There is a lot of good stuff to think about in this article. I especially like the poker post on "this is what 5% feels like" as it is in line with a number of things which I have enjoyed doing to calibrate my own intuition. Some of those items posted on prediction book confuse me, however.
Example: "‘I predict…a major earthquake, magnitude seven or more will happen within twenty kilometers of a line from nagano city, nagano to matsudo, chiba’ posted by gwern." And then you predict 100% against. (Ignoring the conventional wisdom that 1.0 is not a probability) I wonder what you are doing with such an item which seems a waste of keystrokes and brain thought cycles. Can you go into (a little more) what you are doing there?
PB doesn't allow you to put in decimals, so it's sort of understood that 100% simply means >99.5% or so. There I simply noticed a stupid prediction and decided to note it down; easy predictions are relaxing, and I had just put in scores of Eva predictions.
A related issue I seem to be having on Prediction Book. Judging from my past predictions I'm generally underconfident by quite a bit. According to the outcome graph no matter what percentage I estimate for something to happen, as long as I am giving it more than 50%, it seems to happen around 88% of the time. Slightly more for the >90% section, and similarly for the rounding to 100%, so my probability are at least weakly correlated in the right direction. Any thoughts on what I can do to better calibrate myself?
You don't have very many predictions judged, so I'm not sure how reliable your worry is - only 8-11 predictions for each decile seems quite possible to just get lucky. Assuming that's not the case, you could try mechanically bumping up every prediction by 10% and see what happens.
Also I notice there are many sets of predictions of the the form X will happen in 1 month/2 months/1 year/... with a separate prediction for each time period. How are these scored? Since these types of predictions are highly correlated scoring them individually can cause people to appear over or under confident.

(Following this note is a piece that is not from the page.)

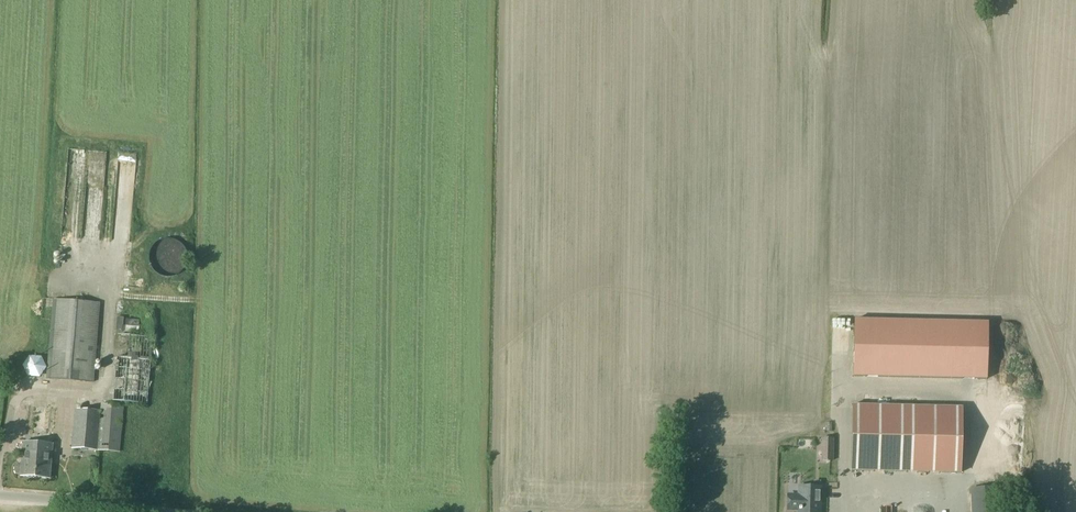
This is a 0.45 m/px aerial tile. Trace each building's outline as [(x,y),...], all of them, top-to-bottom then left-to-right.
[(184,255),(160,251),(155,277),(179,282),(184,255)] [(100,303),(55,299),(48,378),(94,382),(100,303)] [(125,332),(139,333),(140,320),(126,319),(126,325),(123,325),(124,317),(117,317),(116,330),(123,331),(125,331),(125,332)] [(988,322),(854,319),(853,376),(987,379),(988,322)] [(120,335),(114,401),(124,402),(148,404),(150,371),(151,365),(153,337),(120,335)] [(41,357),(30,356),(22,366),(28,376),(39,377),(47,366),(41,357)] [(75,413),(72,447),(96,449),(101,450),(120,451),(123,409),(124,405),(101,403),(100,411),(76,409),(75,413)] [(962,407),(853,404),(851,470),(961,473),(962,407)] [(813,457),(822,456),(821,434),(812,434),(813,457)] [(823,438),(823,450),(833,451),(834,438),(823,438)] [(15,466),(15,470),(16,473),(21,474),(21,475),(50,478),(53,444),(24,442),(22,464),(17,463),(15,466)] [(800,486),(800,495),(789,495),(788,509),(799,509),(799,511),(820,511),(821,487),(800,486)] [(973,511),(997,511),(996,488),(972,489),(973,511)] [(909,511),(934,511),(932,500),(908,505),(909,511)]
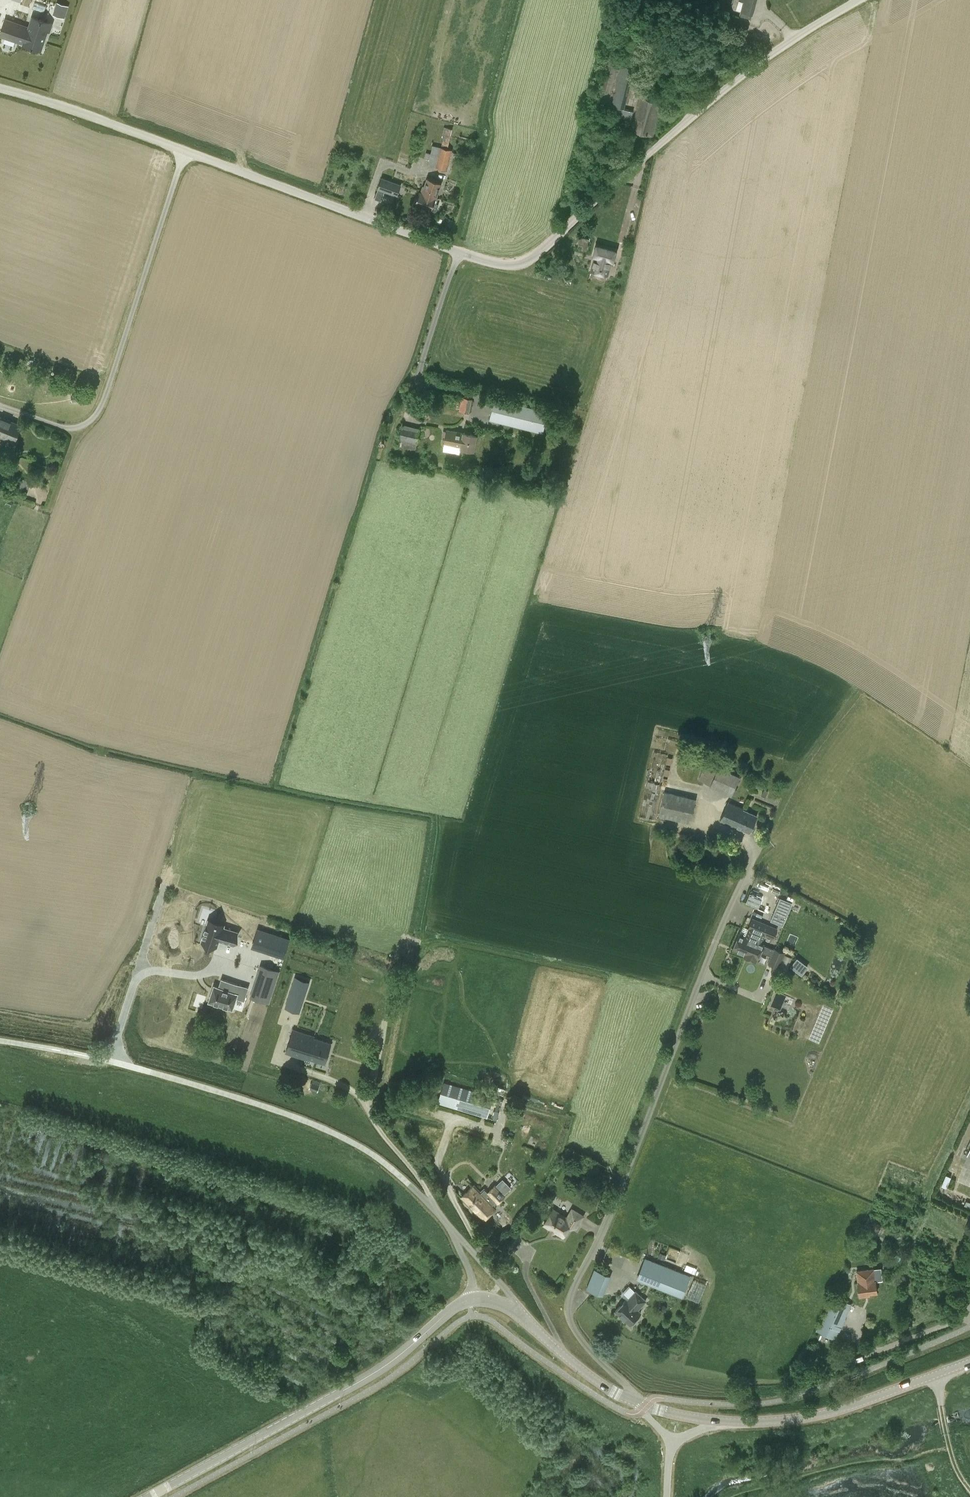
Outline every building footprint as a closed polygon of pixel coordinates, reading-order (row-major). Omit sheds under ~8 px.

Is there any reason to think the sets won't balance out eventually?
The will, for very large values of eventually.
Yes, that seems like a good point. I'm especially worried that my long-term predictions will turn out to be much too overconfident. And presumably I won't see that until at least a while has gone by.

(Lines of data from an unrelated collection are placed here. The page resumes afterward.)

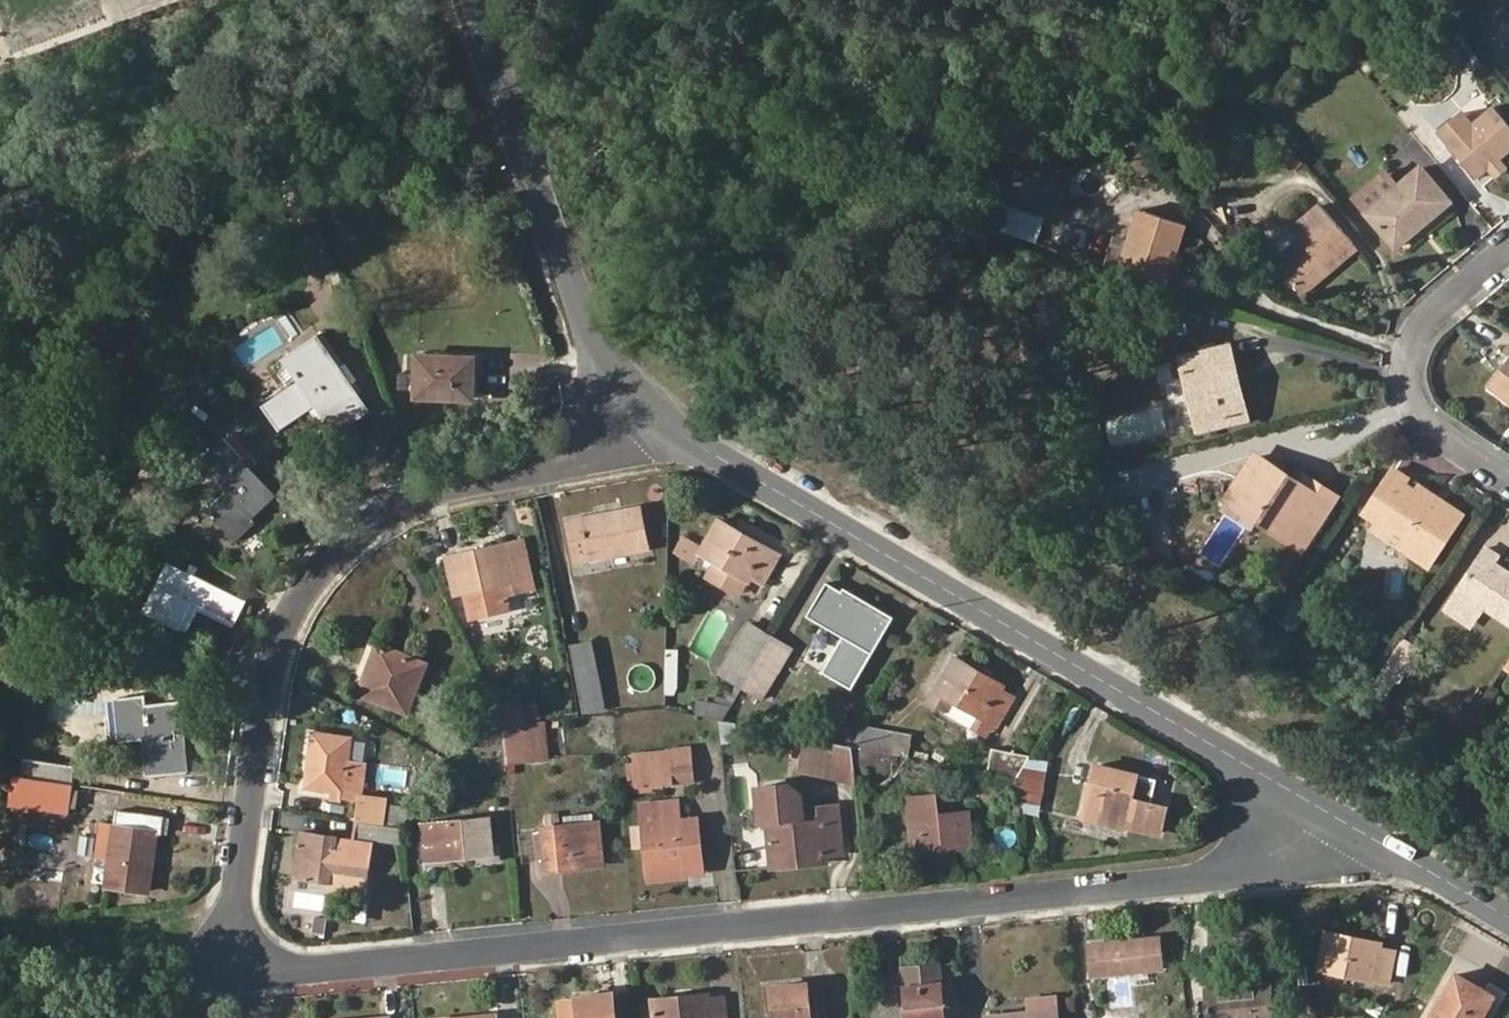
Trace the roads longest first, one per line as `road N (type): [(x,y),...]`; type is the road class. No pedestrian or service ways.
road 1 (residential): [(1329,815),(1260,864),(1230,875),(317,969),(238,960)]
road 2 (unclassified): [(646,407),(735,469),(1329,815)]
road 3 (residential): [(238,960),(227,922),(273,663),(300,596),(331,557),(399,504),(443,485),(556,467),(646,407)]
road 4 (unclassified): [(472,0),(594,342),(646,407)]
road 5 (residential): [(1508,476),(1430,423),(1410,381),(1417,338),(1432,317),(1508,250)]
road 6 (track): [(227,922),(64,940),(0,938)]
road 7 (unclassified): [(1329,815),(1508,916)]

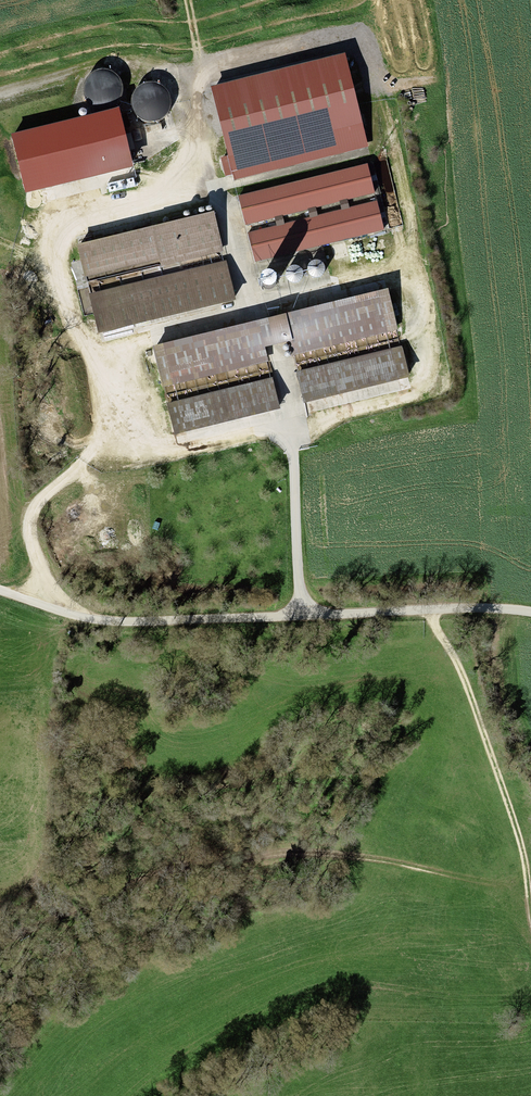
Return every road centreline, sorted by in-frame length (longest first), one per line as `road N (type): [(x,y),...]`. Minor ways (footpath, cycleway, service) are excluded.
road 1 (track): [(106,455),(89,352),(52,249),(67,218),(173,185),(191,171),(200,152),(199,49),(189,0)]
road 2 (track): [(0,949),(29,942),(125,890),(282,852),(393,860),(530,897)]
road 3 (unclassified): [(530,613),(79,619),(0,590)]
road 4 (track): [(48,609),(30,520),(58,487),(106,455),(294,413)]
road 5 (track): [(530,905),(520,840),(434,610)]
road 6 (track): [(43,860),(48,700),(62,614)]

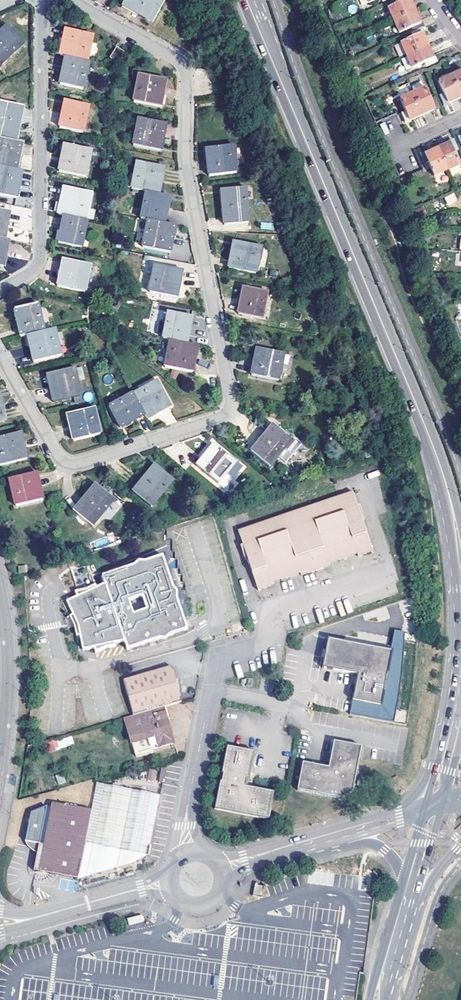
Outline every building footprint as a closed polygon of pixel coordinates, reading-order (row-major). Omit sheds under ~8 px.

Footnotes beyond 10 have gone missing.
Very interesting stuff - thank you!
The numbering is still wrong, but all the footnotes should be working now.

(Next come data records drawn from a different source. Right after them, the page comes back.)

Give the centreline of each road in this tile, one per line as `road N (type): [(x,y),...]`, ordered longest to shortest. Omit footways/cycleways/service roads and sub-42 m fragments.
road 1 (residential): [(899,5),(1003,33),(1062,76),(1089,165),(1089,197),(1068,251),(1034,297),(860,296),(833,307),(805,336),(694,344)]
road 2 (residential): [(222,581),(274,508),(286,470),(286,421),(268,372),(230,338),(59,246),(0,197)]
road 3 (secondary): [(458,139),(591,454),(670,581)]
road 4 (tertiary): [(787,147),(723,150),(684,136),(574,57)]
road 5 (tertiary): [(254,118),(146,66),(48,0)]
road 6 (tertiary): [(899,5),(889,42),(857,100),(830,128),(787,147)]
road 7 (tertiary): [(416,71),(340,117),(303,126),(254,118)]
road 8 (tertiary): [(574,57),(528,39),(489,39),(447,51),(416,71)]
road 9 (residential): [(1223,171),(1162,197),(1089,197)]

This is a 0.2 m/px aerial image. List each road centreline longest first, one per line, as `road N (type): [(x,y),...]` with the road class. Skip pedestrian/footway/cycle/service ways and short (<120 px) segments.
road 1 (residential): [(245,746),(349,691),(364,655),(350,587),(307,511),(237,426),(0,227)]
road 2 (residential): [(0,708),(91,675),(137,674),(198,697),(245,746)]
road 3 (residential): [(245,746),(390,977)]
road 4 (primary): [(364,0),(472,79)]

The link under fee changes does not work.
Otherwise this seems like an interesting summary. I've been thinking of making a similar post with my experience on PredictionBook, but you've been a lot more systematic about your predictions.
Many of the links in the OP that are supposed to go to gwern.net instead go to non-existent pages on lesswrong.com.
Yeah; I didn't realize Pandoc was generating relative links. That should be fixed.
1514 public predictions? Gwern, you don't just have more courage than I have. You have orders of magnitude more courage than I have.
I'm actually up to 1889 as of tonight.
I'm a lot more comfortable doing it because now I have evidence I'm actually pretty decent at it. (For example, on Good Judgement Project, I finished the year 50 out of the 206 in my specific group, despite typoing at least 1 entry.)
Footnotes like that are a horrible idea from usability point of view. This is a wrong medium. Don't we have some kind of spoiler tags?
Well, if you read the gwern.net version, I have a neat Jquery hack which 'floats' footnotes at their original location in the text; is that better?
I really like that aspect of your website.